O ministro do Supremo Tribunal Federal, Flávio Dino, propôs uma nova reforma do Judiciário. A proposta foi divulgada em um artigo publicado no portal ICL Notícias.
Dino mencionou que a última reforma significativa no Poder Judiciário ocorreu em 2004. Ele defende que a nova reforma deve focar em um sistema jurisdicional que proporcione segurança jurídica e acesso a direitos de forma mais rápida, confiável e justa.
O ministro criticou discursos que promovem uma suposta “autocontenção” no Judiciário, afirmando que o Brasil precisa de mais justiça. Dino sugere uma reforma que abranja todos os segmentos do sistema, com o Supremo Tribunal Federal como órgão máximo.
As sugestões de Dino estão divididas em 15 eixos. Entre as propostas, está a revisão do código penal para criar tipos penais mais rigorosos para corrupção, peculato e prevaricação que envolvam juízes, procuradores, advogados e servidores do sistema de justiça. Ele também propõe o fim de institutos arcaicos, como a aposentadoria compulsória punitiva.

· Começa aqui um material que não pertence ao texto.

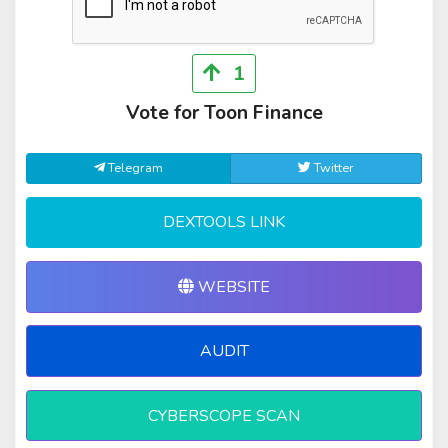
1
Vote for Toon Finance
Telegram
Twitter
DEXTOOLS LINK
WEBSITE
AUDIT
CYBERSCOPE SCAN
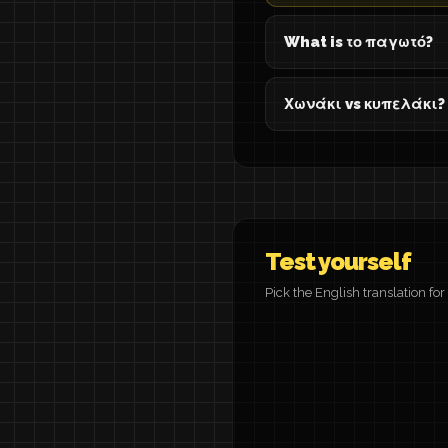
What is το παγωτό?
Χωνάκι vs κυπελάκι?
Test yourself
Pick the English translation fo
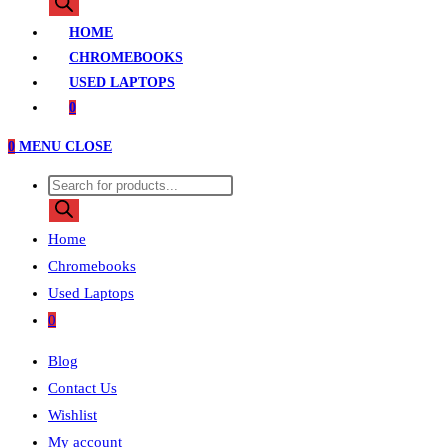
search
HOME
CHROMEBOOKS
USED LAPTOPS
0
0
MENU
CLOSE
Products
search
Home
Chromebooks
Used Laptops
0
Blog
Contact Us
Wishlist
My account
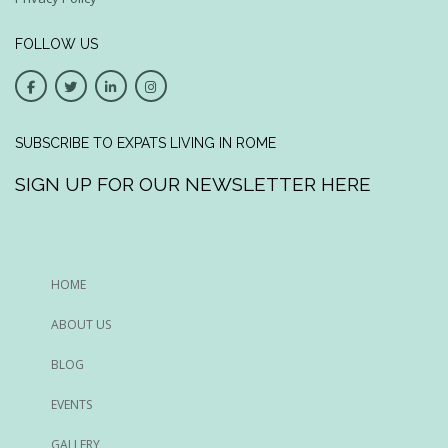
FOLLOW US
SUBSCRIBE TO EXPATS LIVING IN ROME
SIGN UP FOR OUR NEWSLETTER HERE
HOME
ABOUT US
BLOG
EVENTS
GALLERY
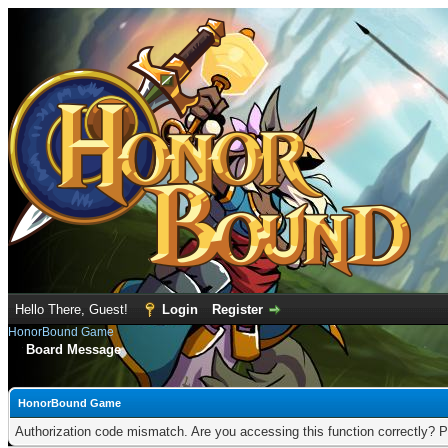
Hello There, Guest!
Login
Register
HonorBound Game
Board Message
HonorBound Game
Authorization code mismatch. Are you accessing this function correctly? P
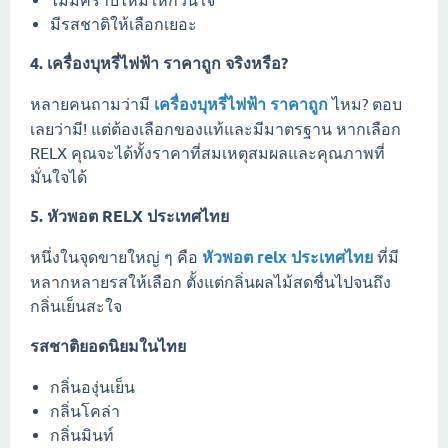
มีรสชาติให้เลือกเยอะ
4. เครื่องบุหรี่ไฟฟ้า ราคาถูก จริงหรือ?
หลายคนถามว่ามี
เครื่องบุหรี่ไฟฟ้า ราคาถูก
ไหม? ตอบ
เลยว่ามี! แต่ต้องเลือกของแท้และมีมาตรฐาน หากเลือก
RELX คุณจะได้ทั้งราคาที่สมเหตุสมผลและคุณภาพที่
มั่นใจได้
5. หัวพอต RELX ประเทศไทย
หนึ่งในจุดขายใหญ่ ๆ คือ
หัวพอต relx ประเทศไทย
ที่มี
หลากหลายรสให้เลือก ตั้งแต่กลิ่นผลไม้สดชื่นไปจนถึง
กลิ่นเย็นสะใจ
รสชาติยอดนิยมในไทย
กลิ่นองุ่นเย็น
กลิ่นโคล่า
กลิ่นมินท์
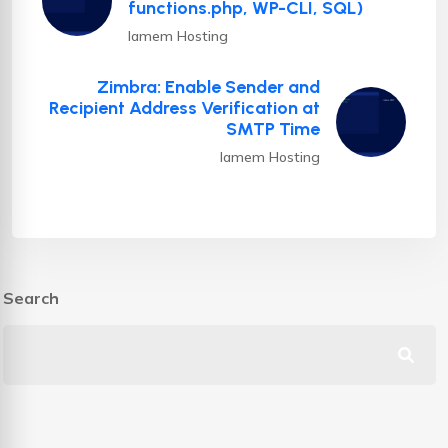
functions.php, WP-CLI, SQL)
Iamem Hosting
Zimbra: Enable Sender and
Recipient Address Verification at
SMTP Time
Iamem Hosting
Search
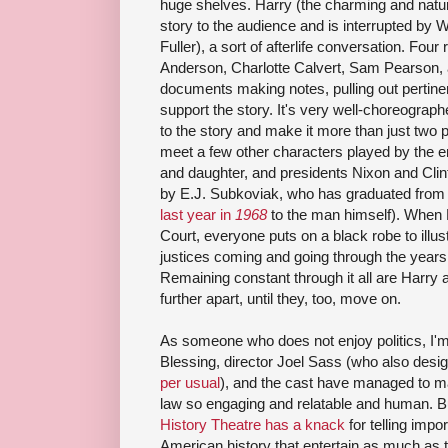
huge shelves. Harry (the charming and natura
story to the audience and is interrupted by W
Fuller), a sort of afterlife conversation. Fou
Anderson, Charlotte Calvert, Sam Pearson, a
documents making notes, pulling out pertinen
support the story. It's very well-choreograph
to the story and make it more than just two
meet a few other characters played by the e
and daughter, and presidents Nixon and Clint
by E.J. Subkoviak, who has graduated from
last year in
1968
to the man himself). When 
Court, everyone puts on a black robe to illustr
justices coming and going through the years
Remaining constant through it all are Harry 
further apart, until they, too, move on.
As someone who does not enjoy politics, I'
Blessing, director Joel Sass (who also desig
per usual
), and the cast have managed to ma
law so engaging and relatable and human. Bu
History Theatre has a knack
for telling impo
American history that entertain as much as t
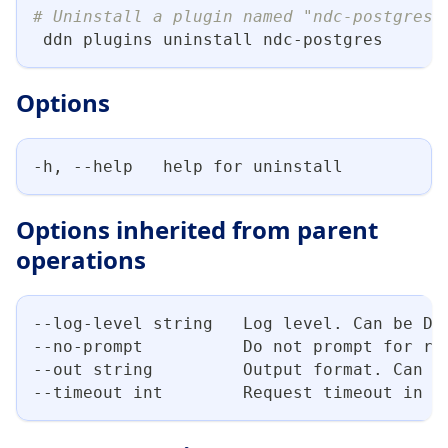
# Uninstall a plugin named "ndc-postgres"
 ddn plugins uninstall ndc-postgres
Options
-h, --help   help for uninstall
Options inherited from parent
operations
--log-level string   Log level. Can be DE
--no-prompt          Do not prompt for re
--out string         Output format. Can b
--timeout int        Request timeout in s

Outra sugestão é a tramitação adequada de processos na justiça eleitoral, visando evitar o prolongamento indevido que causa insegurança jurídica e tumultos políticos, como observado atualmente em dois estados. Embora não cite casos específicos, o Tribunal Superior Eleitoral analisa processos envolvendo os ex-governadores Claudio Castro do Rio de Janeiro e Antonio Denarium de Roraima.
Dino também defende a revisão das competências constitucionais do STF e dos tribunais superiores. Muitas das propostas apresentadas dependem de mudanças legais e precisam ser aprovadas pelo Congresso.
A proposta de reforma foi defendida por Dino em meio ao debate no Supremo sobre a criação de um código de conduta para os ministros da corte. O presidente do STF, Edson Fachin, elogiou a iniciativa, afirmando que o debate merece aplauso e apoio, e que o texto apresenta um diagnóstico consistente e propõe caminhos que atendem demandas reais da sociedade.
Fachin destacou que a proposta de Dino trata da eficiência, transparência e fortalecimento da confiança pública nas instituições, oferecendo uma reflexão oportuna sobre a necessidade de aperfeiçoamento do Poder Judiciário.